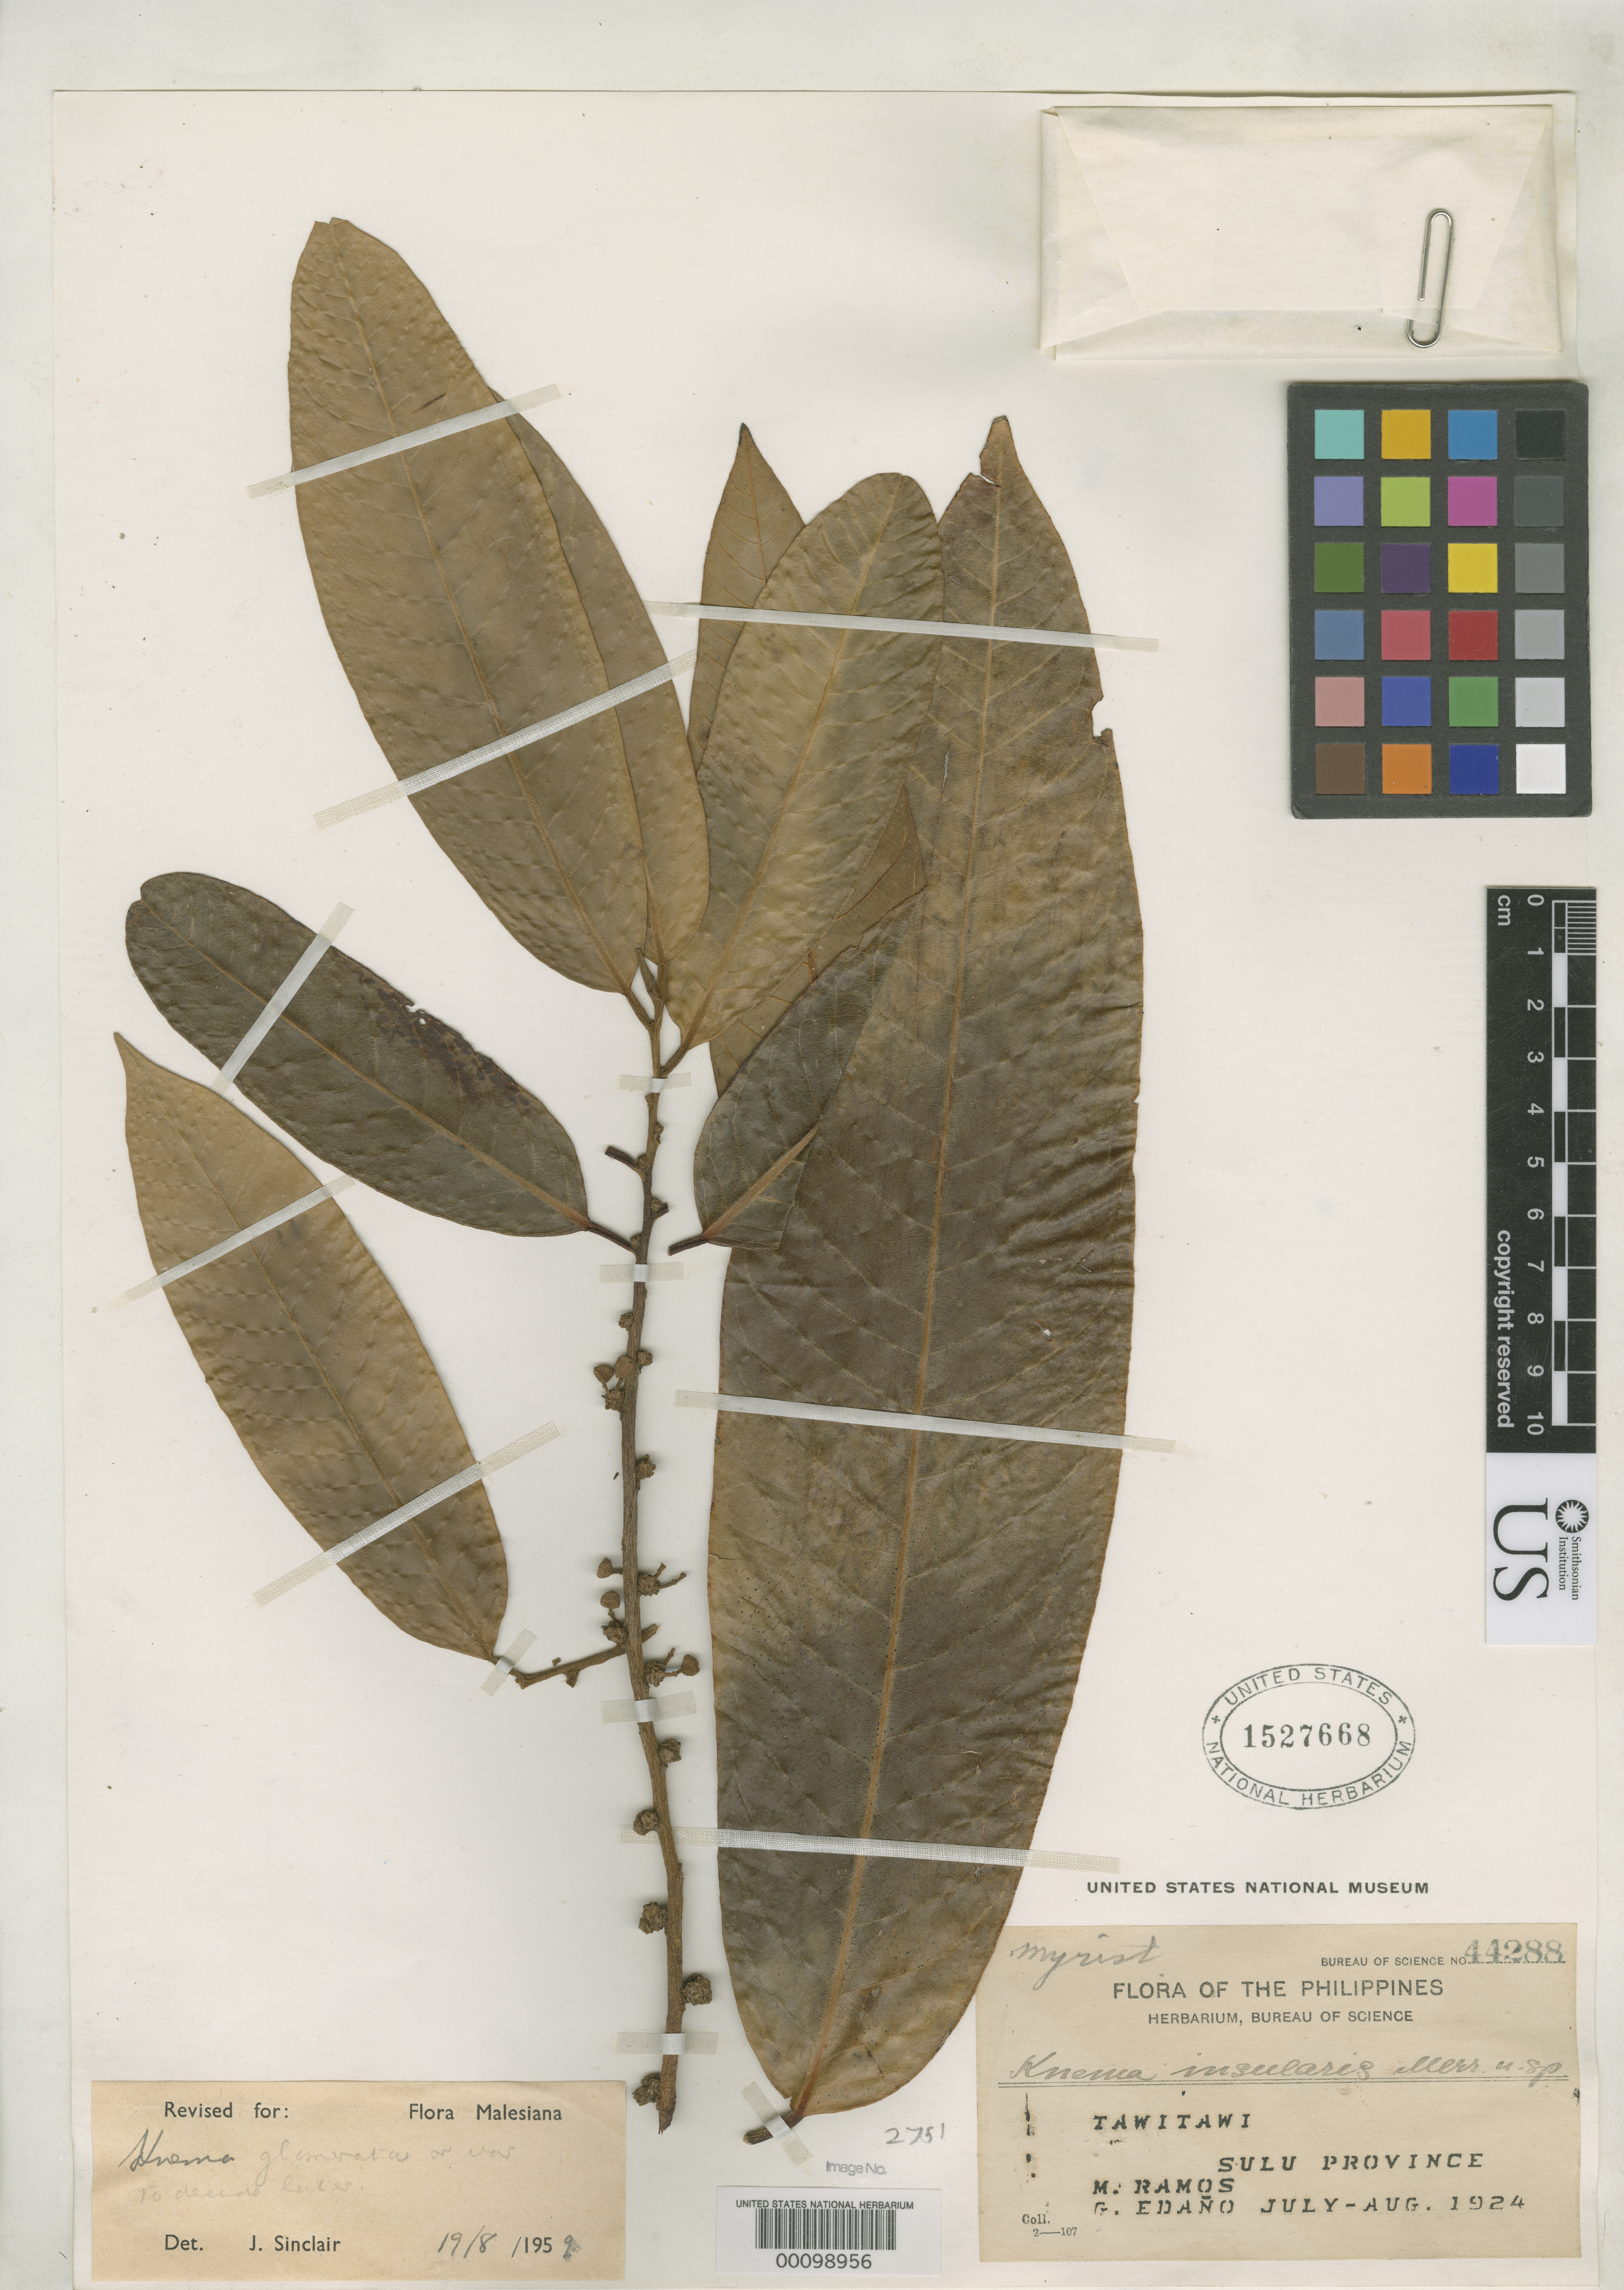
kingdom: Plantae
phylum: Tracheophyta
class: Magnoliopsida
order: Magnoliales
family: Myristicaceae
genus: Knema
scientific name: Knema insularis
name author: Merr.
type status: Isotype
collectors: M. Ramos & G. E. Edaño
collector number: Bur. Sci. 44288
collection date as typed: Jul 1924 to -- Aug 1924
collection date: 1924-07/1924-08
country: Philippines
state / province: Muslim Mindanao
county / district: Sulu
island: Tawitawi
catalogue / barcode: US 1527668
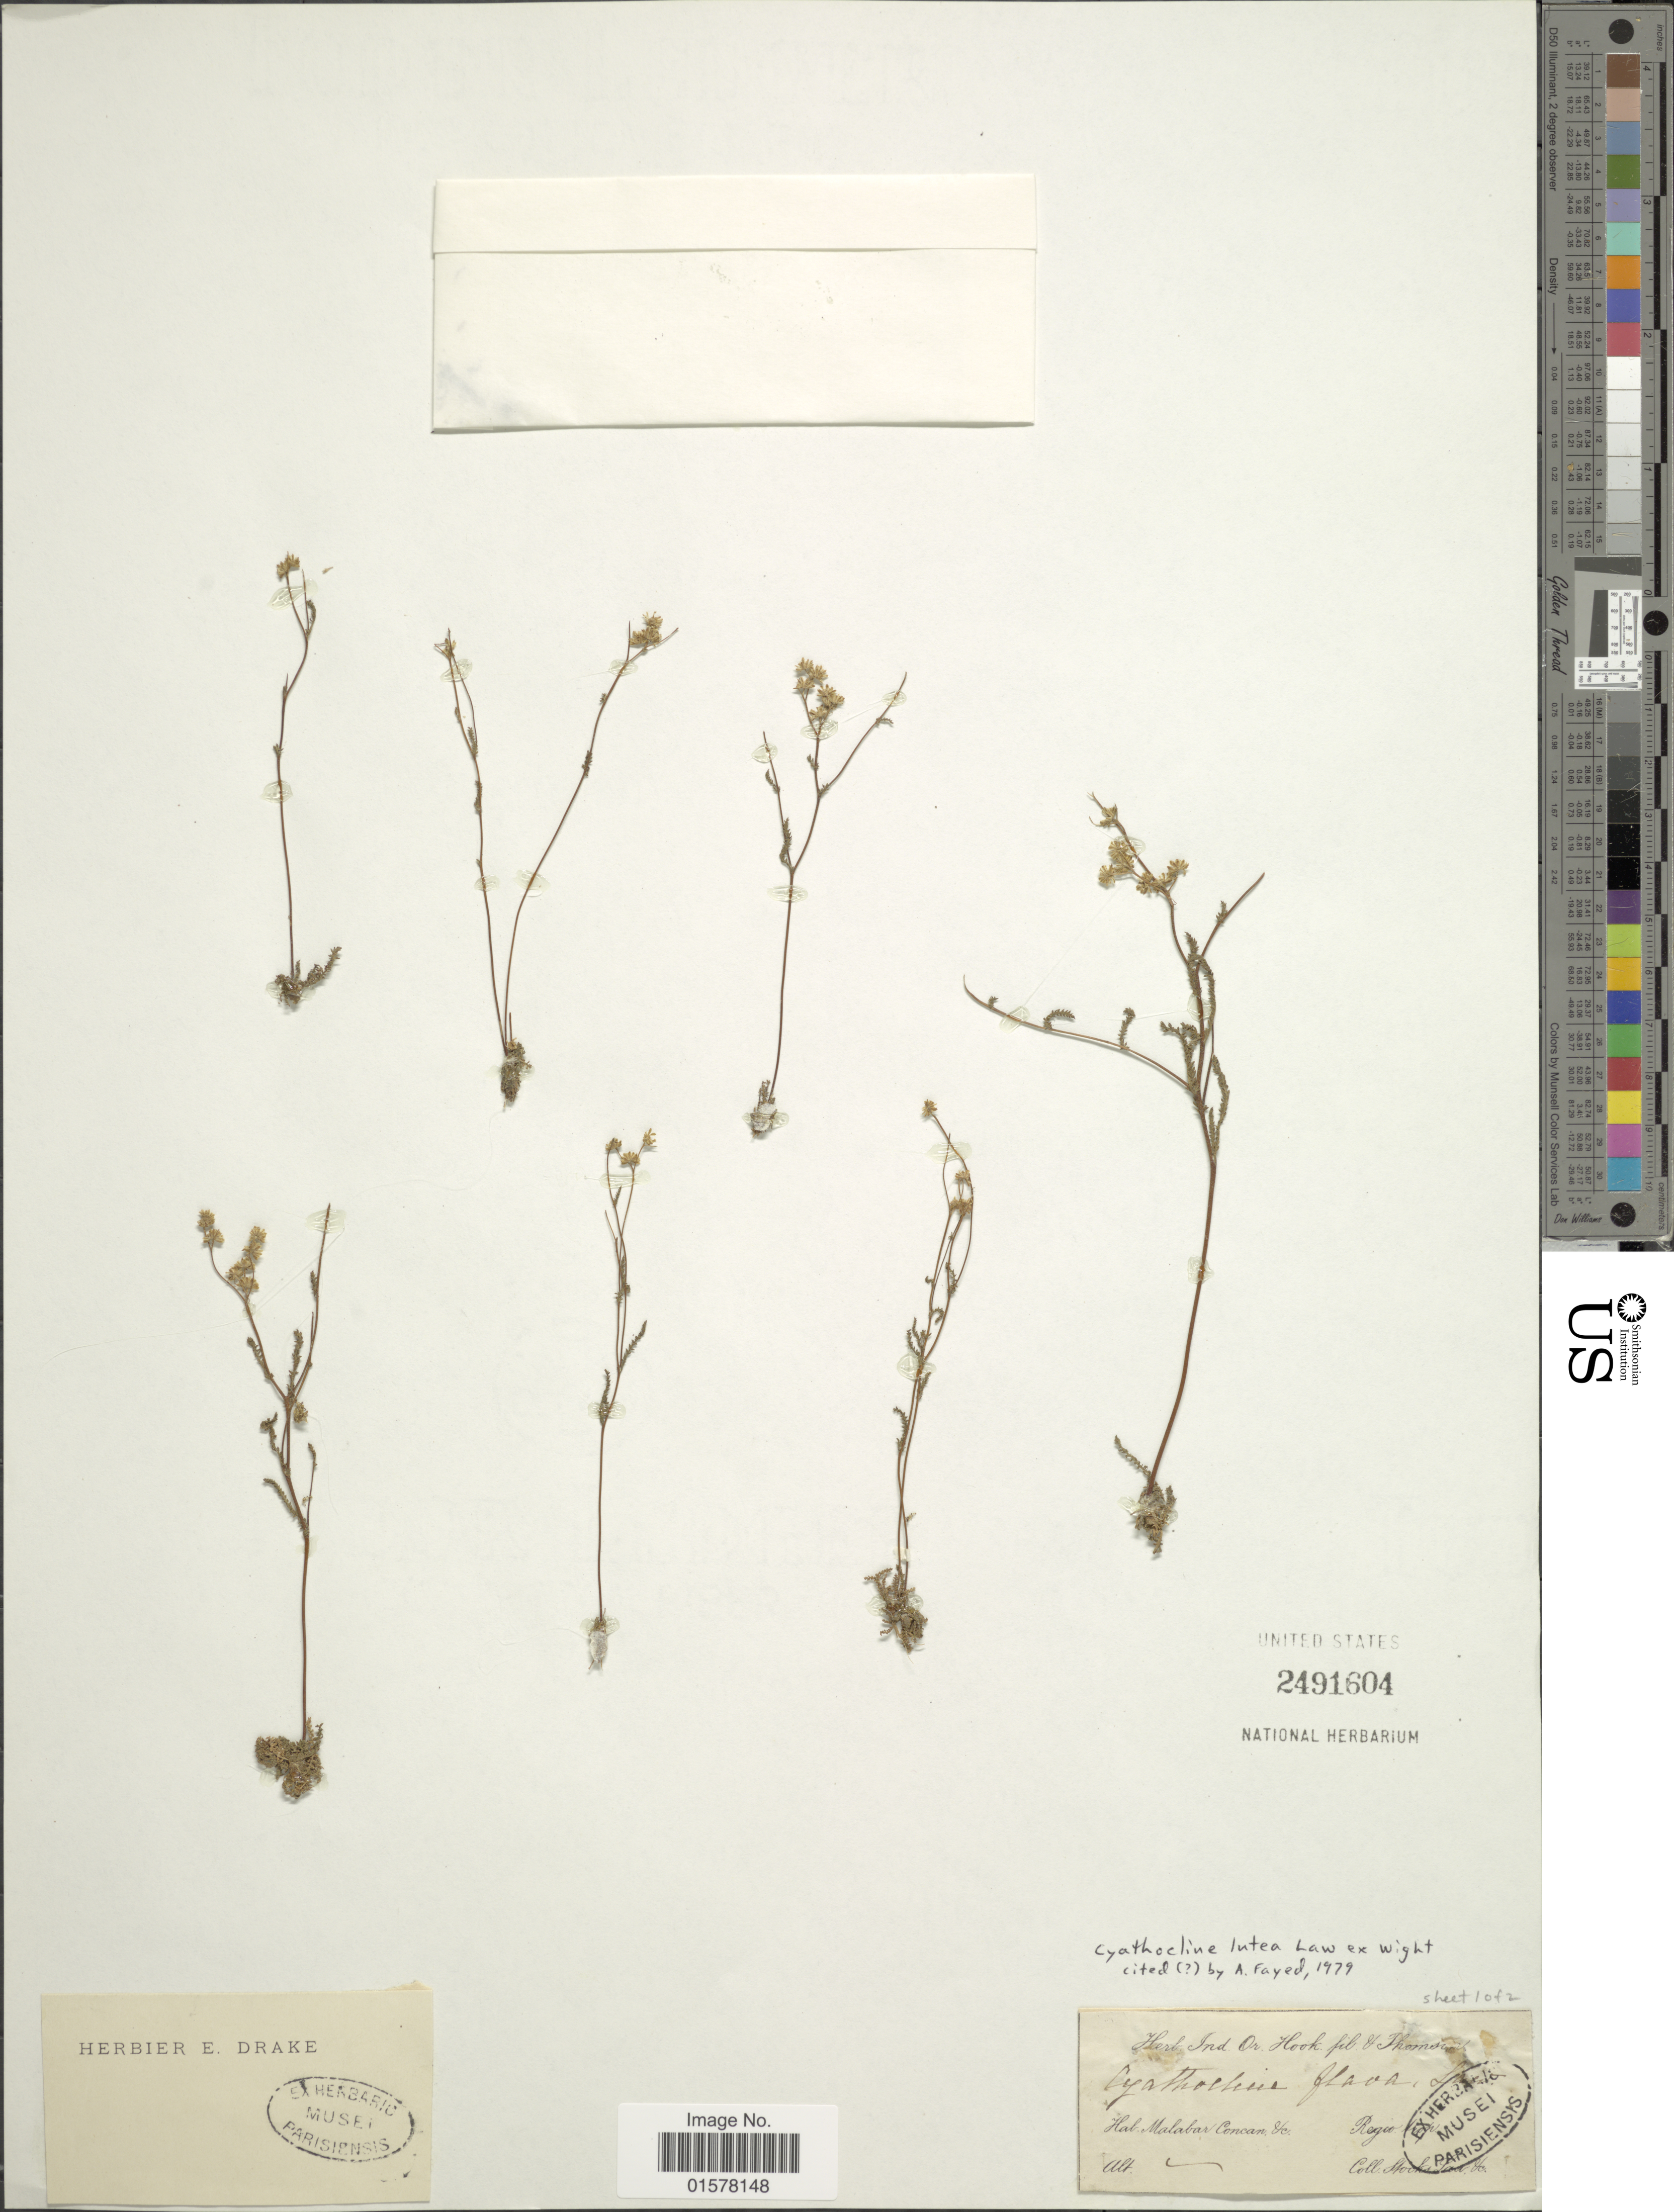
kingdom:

_STATED TASK_. Which lines in the items above contain the string "collection"? Select each one, treating uppercase and lowercase letters as different.

_SOLUTION FOR THIS EXERCISE_.
collection date as typed: Jul 1924 to -- Aug 1924
collection date: 1924-07/1924-08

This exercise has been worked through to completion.